About 140
years ago, our time, a stellar explosion lit up our galaxy with a blinding
flash of light, sending out powerful shock waves to boot. Now, astronomers have
spotted the youthful remains from the explosion.
The newly
discovered remains mark the youngest known supernova remnant in the Milky Way,
snagging the record from the previous holder, 330-year-old Cassiopeia
A.
Ever since
Cass-A was discovered in the 1950s, astronomers had been searching for
"missing supernovae" and their remnants. At around the same time of
the Cass-A discovery, astronomers also realized two or three supernovae should
light up the Milky Way every century, resulting in about 60 supernova remnants
younger than 2,000 years old. To date, just 10 such remnants have been
confirmed.
And so G1.9+0.3,
the new remnant detailed in the June 10 issue of the Astrophysical Journal
Letters, is the prize from the astronomers' 50-year galactic hunt.
Stellar
explosions
Supernovae
are considered some of the most violent events in the universe.
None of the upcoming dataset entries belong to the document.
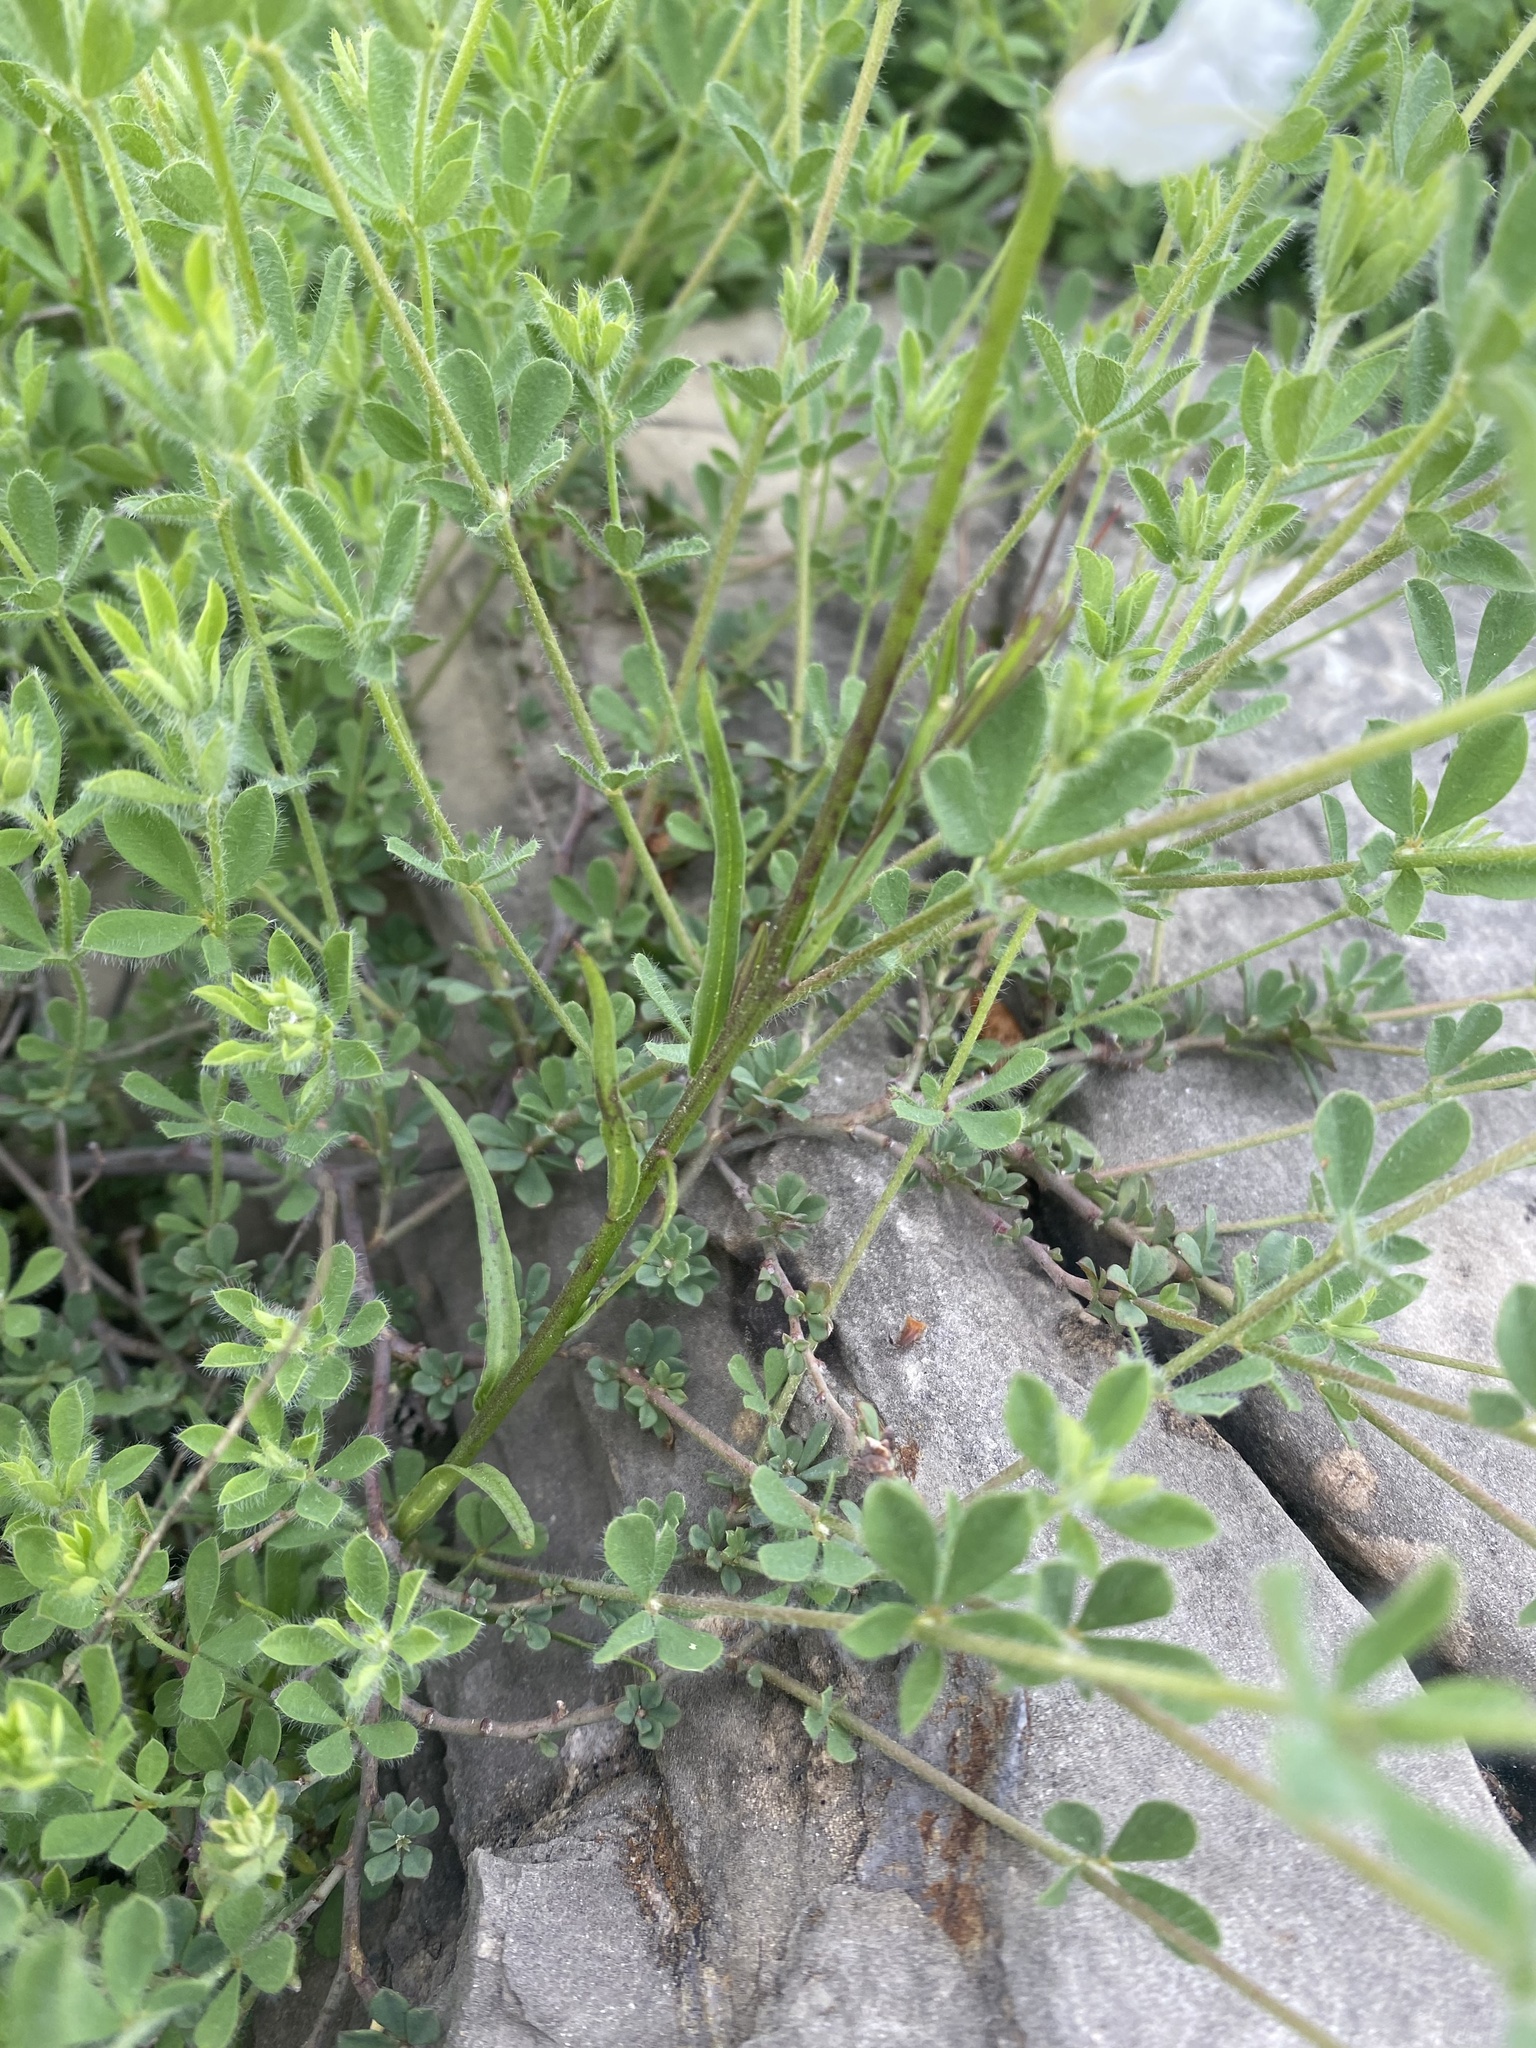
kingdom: Plantae
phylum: Tracheophyta
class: Magnoliopsida
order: Fabales
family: Polygalaceae
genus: Polygala
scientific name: Polygala major
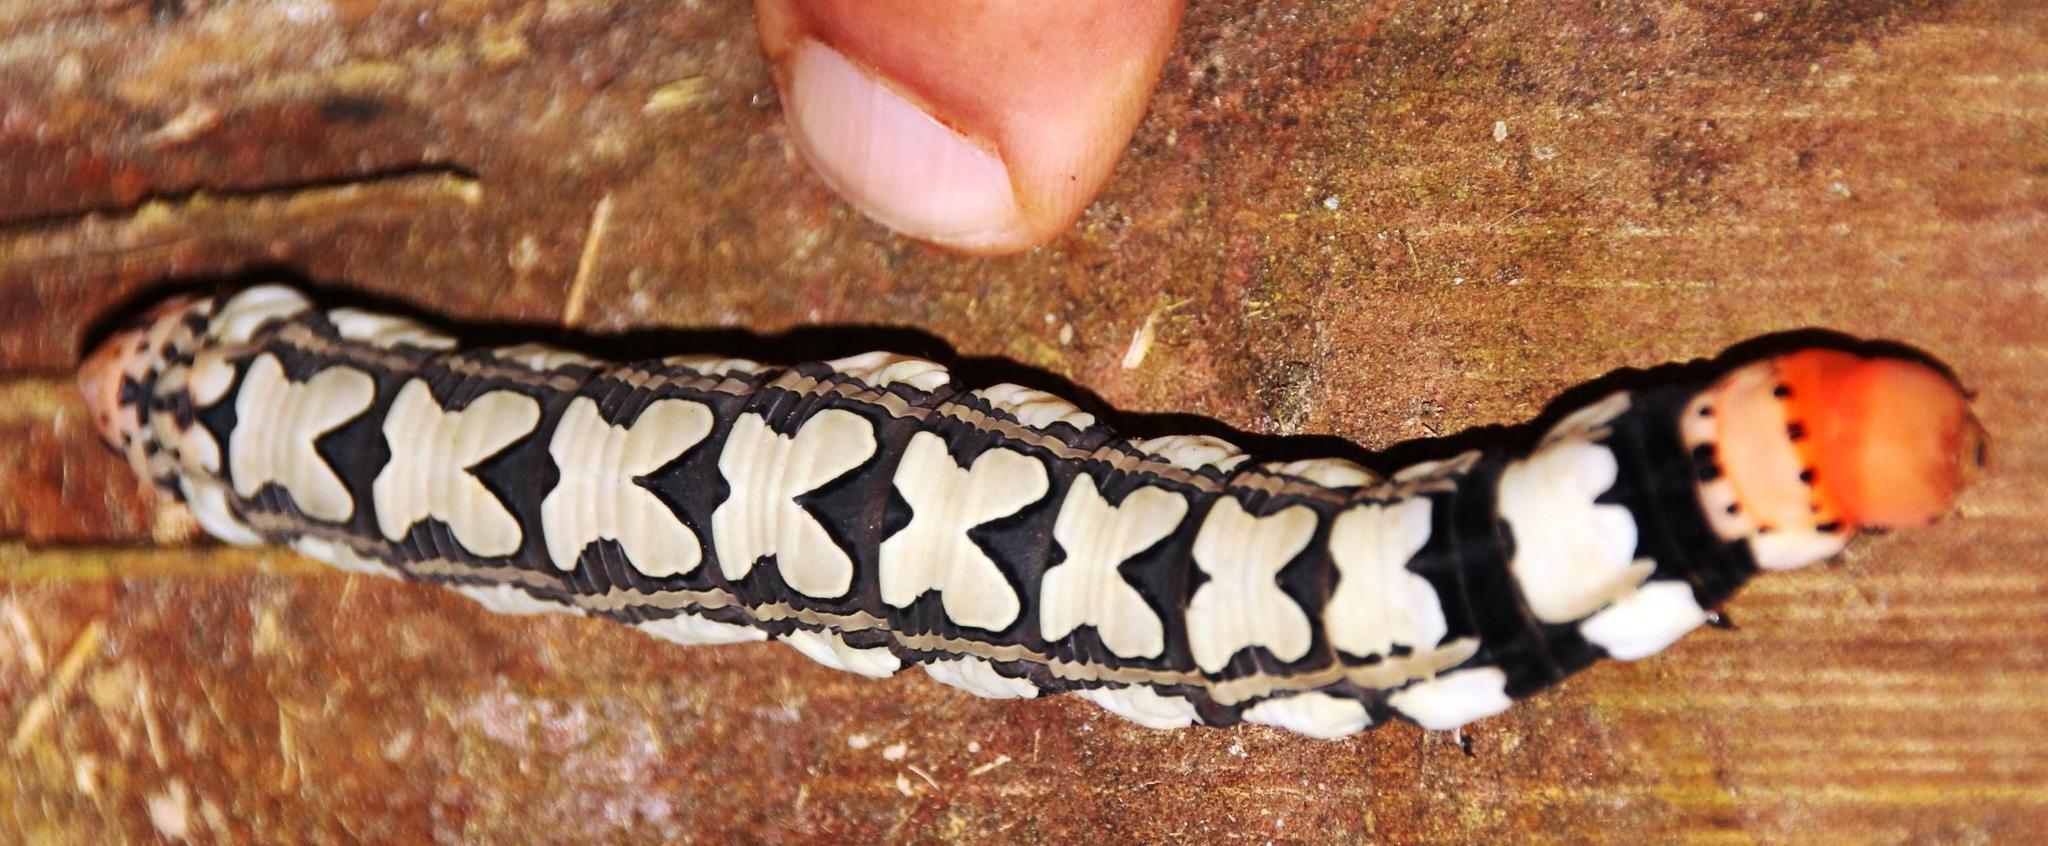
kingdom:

They are
massive stars at the end of their lives, exploding with such force that they
generate a flash of radiation and shock waves akin to a sonic boom.
Debris
thrown outward by the explosion sometimes crashes into surrounding material,
resulting in a supernova remnant. This shell of hot gas and high-energy
particles glows as X-rays, radio waves and other wavelengths of radiation for
thousands of years.
Supernovae
and their remnants are critical for creating and distributing the majority of
the elements in the universe through the interstellar medium, spreading
everything from cobalt to gold to radium to planets, plants, people and far
beyond.
Youthful
remains
The new
supernova remnant discovery involved NASA's Chandra X-ray Observatory and
National Radio Astronomy Observatory's Very Large Array (VLA) radio telescope.
By
comparing X-ray and radio images from 1985 and 2007, which show the supernova
remnant is expanding, the astronomers estimated G1.9+0.3's age. A new VLA image
taken this year confirms the age and expansion rate of 35 million mph (56
million kph), which is an unprecedented expansion speed for a supernova
remnant.
The
astronomers estimate the centenarian is hiding out about 1,000 light-years from
the galactic center, or roughly 25,000 light-years from us. A light-year is the
distance light travels in one year, or about 6 trillion miles (10 trillion
kilometers). So in
reality, the explosion occurred about 25,140 years ago and the light reached
us 140 years ago.
However,
the bright burst would have been invisible to celestial enthusiasts with only
optical telescopes at the time, due to a veil of interstellar gas and dust.
"If
not for all the interstellar 'gunk' between us and this object, people would
have seen this supernova as a new star in the constellation Sagittarius in the
years around 1870 to 1900," said lead researcher Stephen Reynolds, an
astrophysicist at North Carolina State University.
G1.9+0.3
most probably originated from a Type Ia supernova, the researchers say, in
which a white dwarf star siphons hydrogen from a companion star and thus bulks
up its mass. When the white dwarf reaches a weight that's 1.4 times more
massive than the sun, the star explodes.